Please copy each line of the listing that includes the string "SnakeRig".

* _Dataset extract_:

+===+

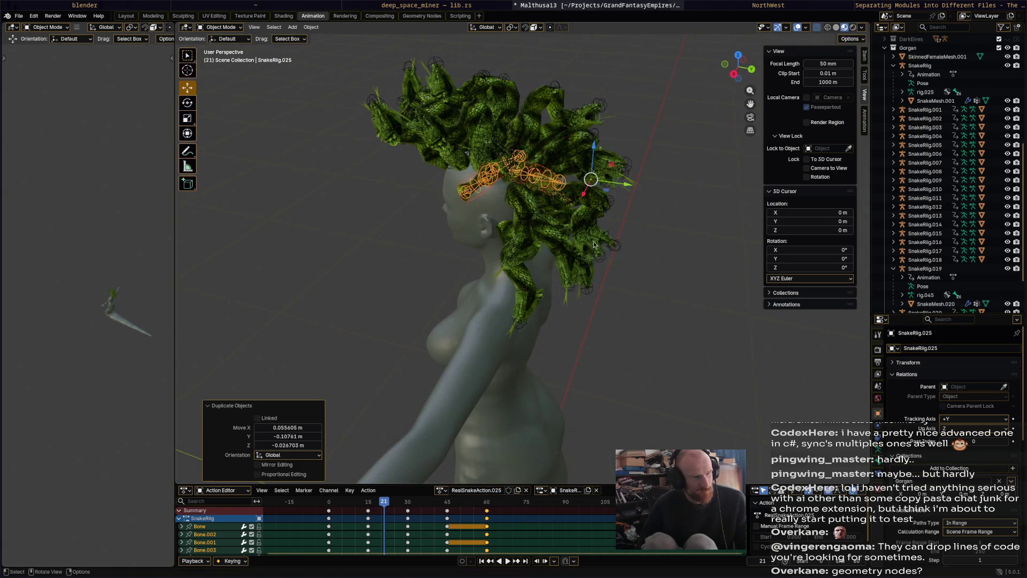
{"action": "middle_click_drag", "start_coordinate": [635, 225], "coordinate": [402, 275]}
{"action": "key", "text": "r"}
{"action": "left_click", "coordinate": [578, 275]}
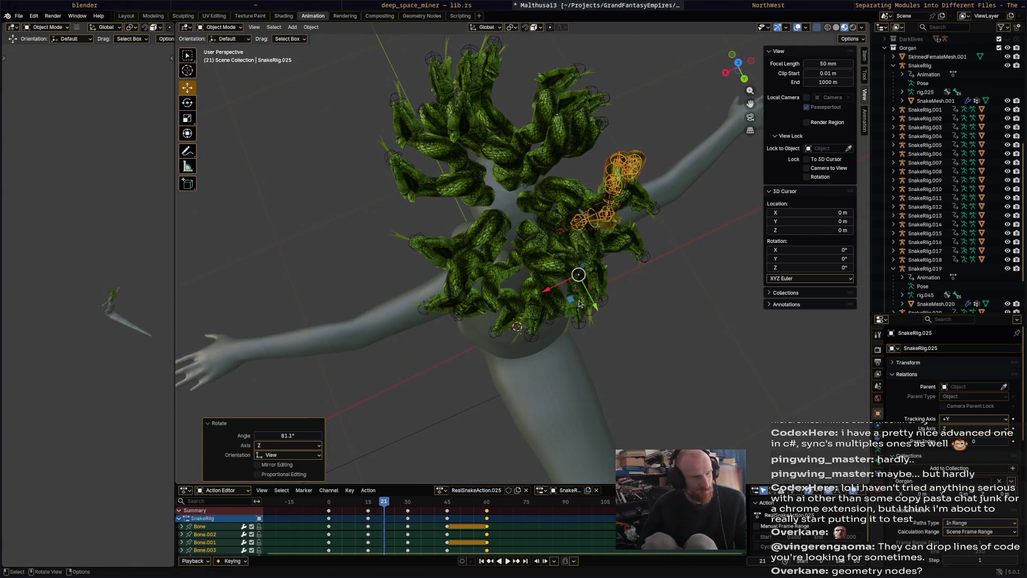
{"action": "key", "text": "g"}
{"action": "left_click", "coordinate": [448, 298]}
{"action": "mouse_move", "coordinate": [448, 298]}
{"action": "middle_mouse_down"}
{"action": "mouse_move", "coordinate": [718, 254]}
{"action": "mouse_move", "coordinate": [658, 209]}
{"action": "mouse_move", "coordinate": [594, 205]}
{"action": "mouse_move", "coordinate": [512, 315]}
{"action": "middle_mouse_up"}
- Give the latest rig a 22.7° turn and move it into its spot on the head
{"action": "key", "text": "r"}
{"action": "left_click", "coordinate": [654, 194]}
{"action": "key", "text": "g"}
{"action": "left_click", "coordinate": [654, 216]}
- Duplicate the rig as SnakeRig.026 and rotate it in three successive turns
{"action": "key", "text": "shift+d"}
{"action": "left_click", "coordinate": [594, 205]}
{"action": "key", "text": "r"}
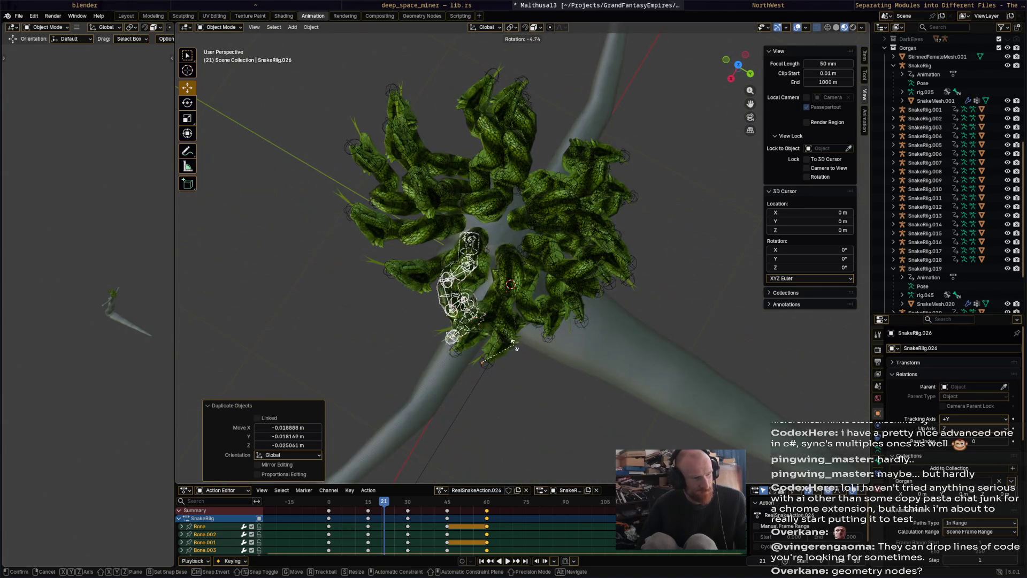
{"action": "left_click", "coordinate": [491, 370]}
{"action": "key", "text": "r"}
{"action": "left_click", "coordinate": [420, 366]}
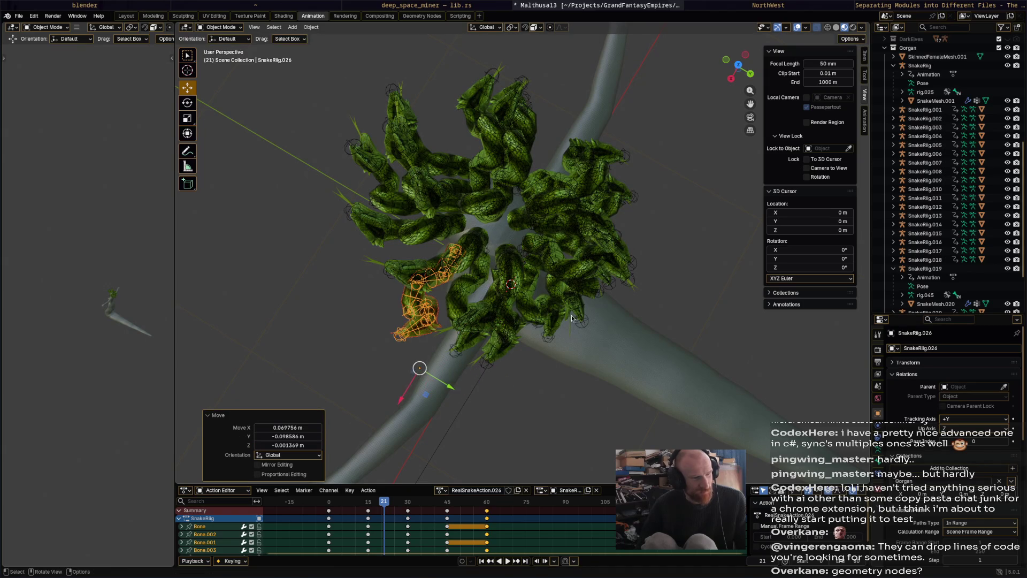
{"action": "key", "text": "r"}
{"action": "left_click", "coordinate": [551, 356]}
- Move SnakeRig.026 onto the head and adjust its placement from the front
{"action": "mouse_move", "coordinate": [550, 356]}
{"action": "middle_mouse_down"}
{"action": "mouse_move", "coordinate": [548, 310]}
{"action": "mouse_move", "coordinate": [541, 323]}
{"action": "mouse_move", "coordinate": [628, 264]}
{"action": "mouse_move", "coordinate": [618, 260]}
{"action": "middle_mouse_up"}
{"action": "key", "text": "g"}
{"action": "left_click", "coordinate": [546, 314]}
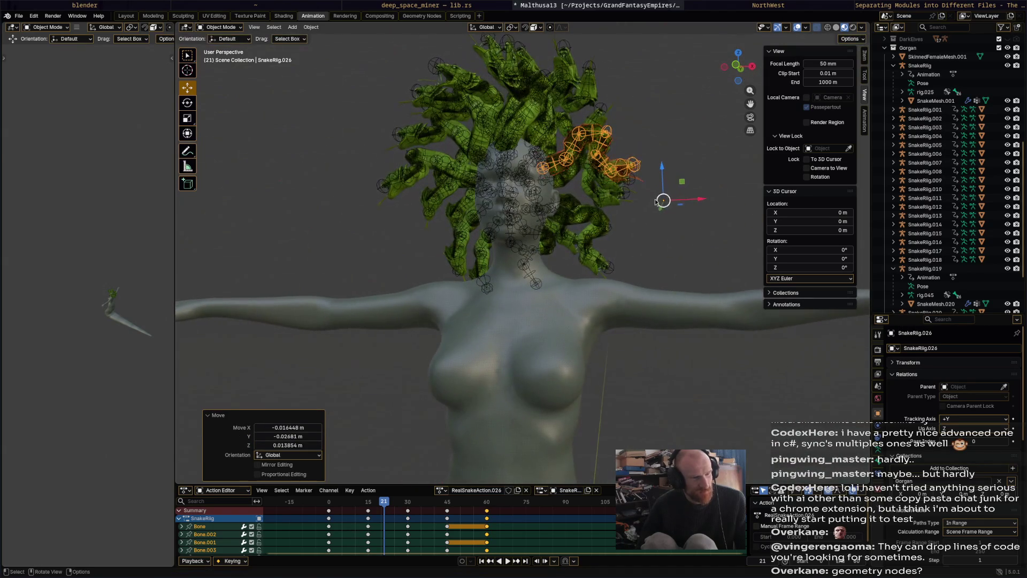
{"action": "key", "text": "g"}
{"action": "left_click", "coordinate": [672, 203]}
{"action": "mouse_move", "coordinate": [672, 203]}
{"action": "middle_mouse_down"}
{"action": "mouse_move", "coordinate": [519, 346]}
{"action": "mouse_move", "coordinate": [489, 353]}
{"action": "middle_mouse_up"}
- Duplicate another copy, move it aside and rotate it with two turns
{"action": "key", "text": "shift+d"}
{"action": "left_click", "coordinate": [612, 257]}
{"action": "key", "text": "g"}
{"action": "left_click", "coordinate": [486, 351]}
{"action": "key", "text": "r"}
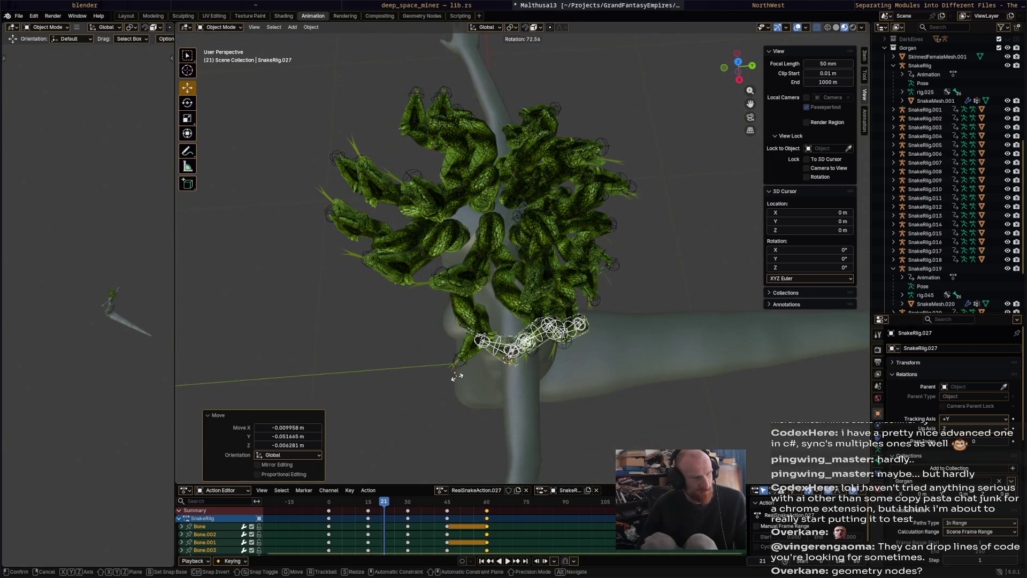
{"action": "left_click", "coordinate": [506, 358]}
{"action": "key", "text": "r"}
{"action": "left_click", "coordinate": [454, 369]}
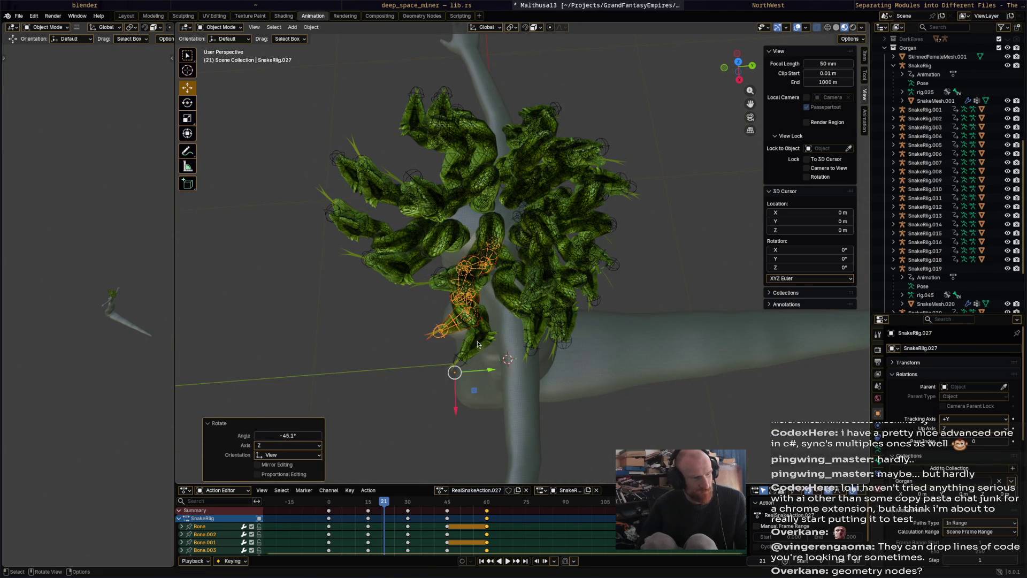
- Move that copy onto the head and check it from a three-quarter side view
{"action": "key", "text": "g"}
{"action": "left_click", "coordinate": [409, 399]}
{"action": "middle_click_drag", "start_coordinate": [408, 400], "coordinate": [675, 225]}
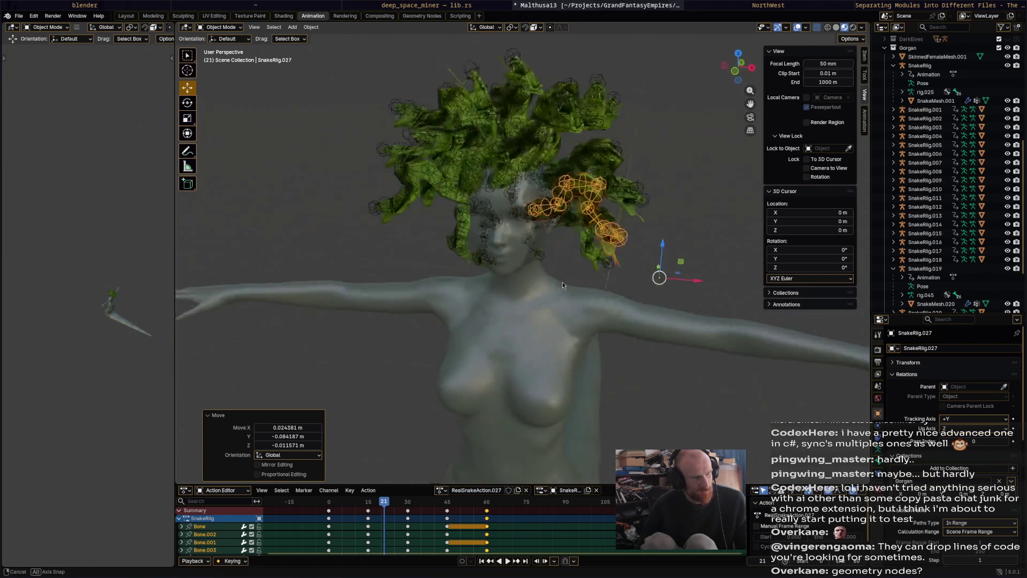
{"action": "key", "text": "g"}
{"action": "left_click", "coordinate": [642, 204]}
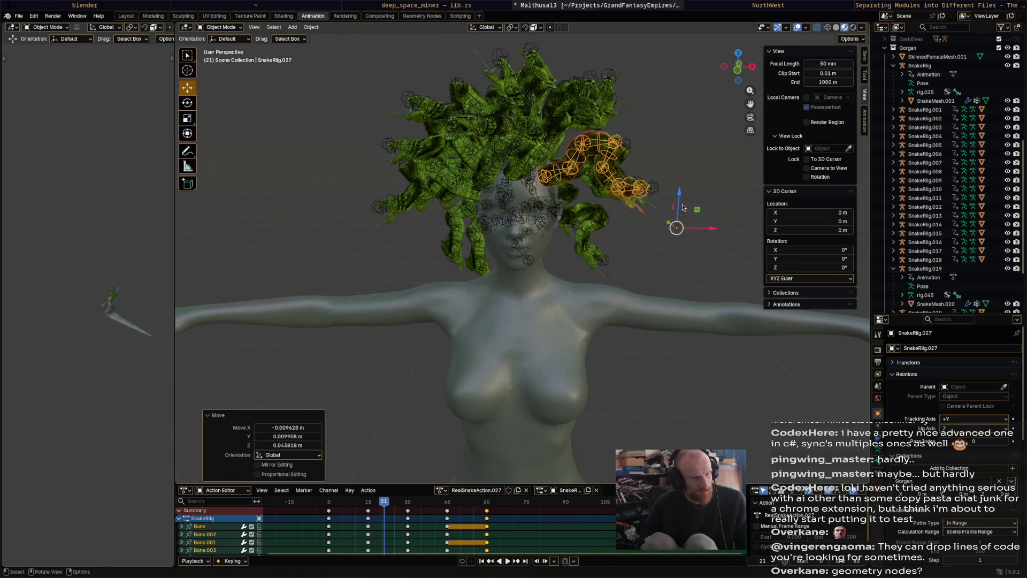
{"action": "mouse_move", "coordinate": [642, 205]}
{"action": "middle_mouse_down"}
{"action": "mouse_move", "coordinate": [615, 183]}
{"action": "mouse_move", "coordinate": [603, 215]}
{"action": "middle_mouse_up"}
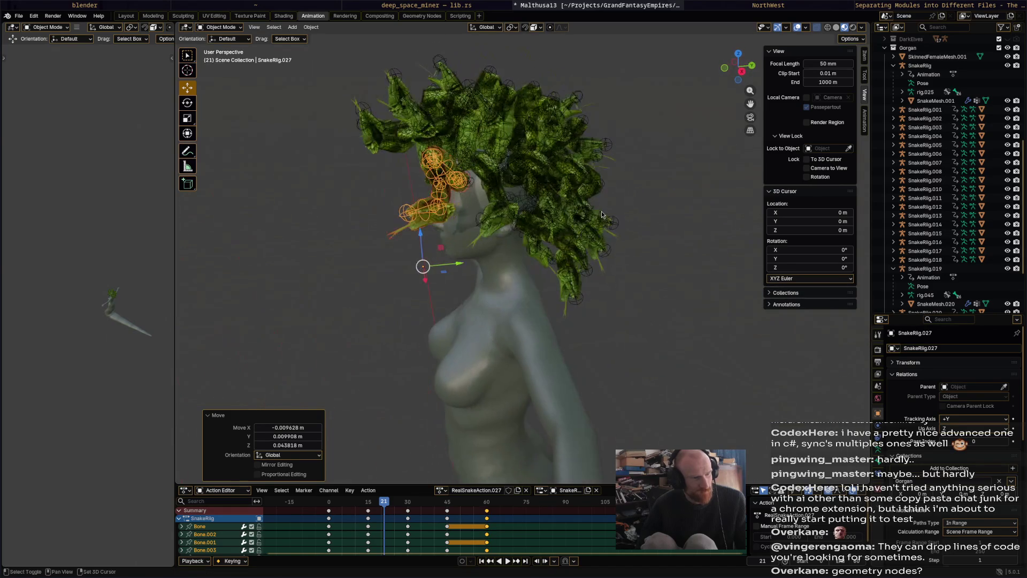
- Duplicate into SnakeRig.028, rotate it from above and set it beside the hair
{"action": "key", "text": "shift+d"}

+===+

* _Solution below_:
- Duplicate the rig as SnakeRig.026 and rotate it in three successive turns
- Move SnakeRig.026 onto the head and adjust its placement from the front
- Duplicate into SnakeRig.028, rotate it from above and set it beside the hair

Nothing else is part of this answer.